LISTED ENTRIES:

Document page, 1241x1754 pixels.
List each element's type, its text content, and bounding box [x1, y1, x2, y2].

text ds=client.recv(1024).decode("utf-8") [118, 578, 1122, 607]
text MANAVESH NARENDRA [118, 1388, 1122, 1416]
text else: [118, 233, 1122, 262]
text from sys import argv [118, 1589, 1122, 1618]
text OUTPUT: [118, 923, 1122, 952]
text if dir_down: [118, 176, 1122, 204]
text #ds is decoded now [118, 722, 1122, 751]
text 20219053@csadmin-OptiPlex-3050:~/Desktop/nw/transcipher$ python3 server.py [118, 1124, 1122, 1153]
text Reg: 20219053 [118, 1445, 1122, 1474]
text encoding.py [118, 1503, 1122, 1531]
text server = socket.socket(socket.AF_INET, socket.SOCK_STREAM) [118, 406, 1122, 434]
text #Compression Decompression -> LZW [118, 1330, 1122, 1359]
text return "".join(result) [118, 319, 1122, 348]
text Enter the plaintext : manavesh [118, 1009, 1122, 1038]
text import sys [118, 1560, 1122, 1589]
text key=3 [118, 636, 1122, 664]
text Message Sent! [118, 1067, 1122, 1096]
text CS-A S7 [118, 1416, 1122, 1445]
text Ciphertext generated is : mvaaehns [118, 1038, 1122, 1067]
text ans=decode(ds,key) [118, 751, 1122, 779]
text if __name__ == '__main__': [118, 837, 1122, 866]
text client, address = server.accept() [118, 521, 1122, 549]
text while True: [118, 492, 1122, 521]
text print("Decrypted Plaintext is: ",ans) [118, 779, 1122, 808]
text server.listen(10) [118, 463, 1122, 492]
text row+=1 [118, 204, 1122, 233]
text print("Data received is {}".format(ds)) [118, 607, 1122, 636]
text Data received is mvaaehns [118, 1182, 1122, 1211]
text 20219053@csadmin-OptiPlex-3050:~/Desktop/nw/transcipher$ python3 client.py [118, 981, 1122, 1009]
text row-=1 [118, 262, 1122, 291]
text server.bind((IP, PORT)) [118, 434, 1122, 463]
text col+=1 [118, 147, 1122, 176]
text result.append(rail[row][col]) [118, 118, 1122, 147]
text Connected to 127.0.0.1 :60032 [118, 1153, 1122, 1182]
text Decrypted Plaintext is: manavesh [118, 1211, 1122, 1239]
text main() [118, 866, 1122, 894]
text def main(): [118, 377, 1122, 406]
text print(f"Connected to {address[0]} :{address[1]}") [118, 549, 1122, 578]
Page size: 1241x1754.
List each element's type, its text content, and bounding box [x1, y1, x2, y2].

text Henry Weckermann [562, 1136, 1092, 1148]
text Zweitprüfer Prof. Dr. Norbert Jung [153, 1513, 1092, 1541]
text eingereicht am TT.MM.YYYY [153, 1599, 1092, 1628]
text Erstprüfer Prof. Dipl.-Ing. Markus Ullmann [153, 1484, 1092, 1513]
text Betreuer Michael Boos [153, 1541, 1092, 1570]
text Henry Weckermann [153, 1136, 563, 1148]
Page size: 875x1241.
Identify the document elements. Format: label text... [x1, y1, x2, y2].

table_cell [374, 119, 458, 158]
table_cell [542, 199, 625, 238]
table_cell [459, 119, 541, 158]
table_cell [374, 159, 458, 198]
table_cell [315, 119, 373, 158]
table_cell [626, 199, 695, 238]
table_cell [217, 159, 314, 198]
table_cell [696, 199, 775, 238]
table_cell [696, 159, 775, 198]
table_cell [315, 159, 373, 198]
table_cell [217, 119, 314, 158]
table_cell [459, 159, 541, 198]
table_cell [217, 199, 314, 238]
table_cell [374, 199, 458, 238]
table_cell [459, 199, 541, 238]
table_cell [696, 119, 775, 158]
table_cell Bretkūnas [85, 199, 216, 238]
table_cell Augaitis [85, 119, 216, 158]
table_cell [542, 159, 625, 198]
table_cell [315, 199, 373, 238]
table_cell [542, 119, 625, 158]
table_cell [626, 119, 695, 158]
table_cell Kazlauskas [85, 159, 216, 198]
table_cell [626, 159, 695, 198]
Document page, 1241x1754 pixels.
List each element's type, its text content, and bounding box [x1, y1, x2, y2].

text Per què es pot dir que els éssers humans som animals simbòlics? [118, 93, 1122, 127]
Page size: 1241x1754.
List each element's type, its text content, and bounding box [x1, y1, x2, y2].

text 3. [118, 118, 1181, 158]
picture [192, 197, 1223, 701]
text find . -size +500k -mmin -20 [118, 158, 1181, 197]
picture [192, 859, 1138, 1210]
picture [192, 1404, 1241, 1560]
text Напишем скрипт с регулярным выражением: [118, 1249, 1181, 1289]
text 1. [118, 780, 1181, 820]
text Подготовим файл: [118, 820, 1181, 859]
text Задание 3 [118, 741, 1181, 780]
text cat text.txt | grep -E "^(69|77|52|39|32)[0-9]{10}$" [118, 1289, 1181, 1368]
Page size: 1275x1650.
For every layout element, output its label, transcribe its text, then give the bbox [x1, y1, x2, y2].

TO DO: Quote the material verbatim from its start through the line containing "text result.append(rail[row][col]) [118, 118, 1122, 147]", inclusive.

THE ANSWER:
Document page, 1241x1754 pixels.
List each element's type, its text content, and bounding box [x1, y1, x2, y2].

text ds=client.recv(1024).decode("utf-8") [118, 578, 1122, 607]
text MANAVESH NARENDRA [118, 1388, 1122, 1416]
text else: [118, 233, 1122, 262]
text from sys import argv [118, 1589, 1122, 1618]
text OUTPUT: [118, 923, 1122, 952]
text if dir_down: [118, 176, 1122, 204]
text #ds is decoded now [118, 722, 1122, 751]
text 20219053@csadmin-OptiPlex-3050:~/Desktop/nw/transcipher$ python3 server.py [118, 1124, 1122, 1153]
text Reg: 20219053 [118, 1445, 1122, 1474]
text encoding.py [118, 1503, 1122, 1531]
text server = socket.socket(socket.AF_INET, socket.SOCK_STREAM) [118, 406, 1122, 434]
text #Compression Decompression -> LZW [118, 1330, 1122, 1359]
text return "".join(result) [118, 319, 1122, 348]
text Enter the plaintext : manavesh [118, 1009, 1122, 1038]
text import sys [118, 1560, 1122, 1589]
text key=3 [118, 636, 1122, 664]
text Message Sent! [118, 1067, 1122, 1096]
text CS-A S7 [118, 1416, 1122, 1445]
text Ciphertext generated is : mvaaehns [118, 1038, 1122, 1067]
text ans=decode(ds,key) [118, 751, 1122, 779]
text if __name__ == '__main__': [118, 837, 1122, 866]
text client, address = server.accept() [118, 521, 1122, 549]
text while True: [118, 492, 1122, 521]
text print("Decrypted Plaintext is: ",ans) [118, 779, 1122, 808]
text server.listen(10) [118, 463, 1122, 492]
text row+=1 [118, 204, 1122, 233]
text print("Data received is {}".format(ds)) [118, 607, 1122, 636]
text Data received is mvaaehns [118, 1182, 1122, 1211]
text 20219053@csadmin-OptiPlex-3050:~/Desktop/nw/transcipher$ python3 client.py [118, 981, 1122, 1009]
text row-=1 [118, 262, 1122, 291]
text server.bind((IP, PORT)) [118, 434, 1122, 463]
text col+=1 [118, 147, 1122, 176]
text result.append(rail[row][col]) [118, 118, 1122, 147]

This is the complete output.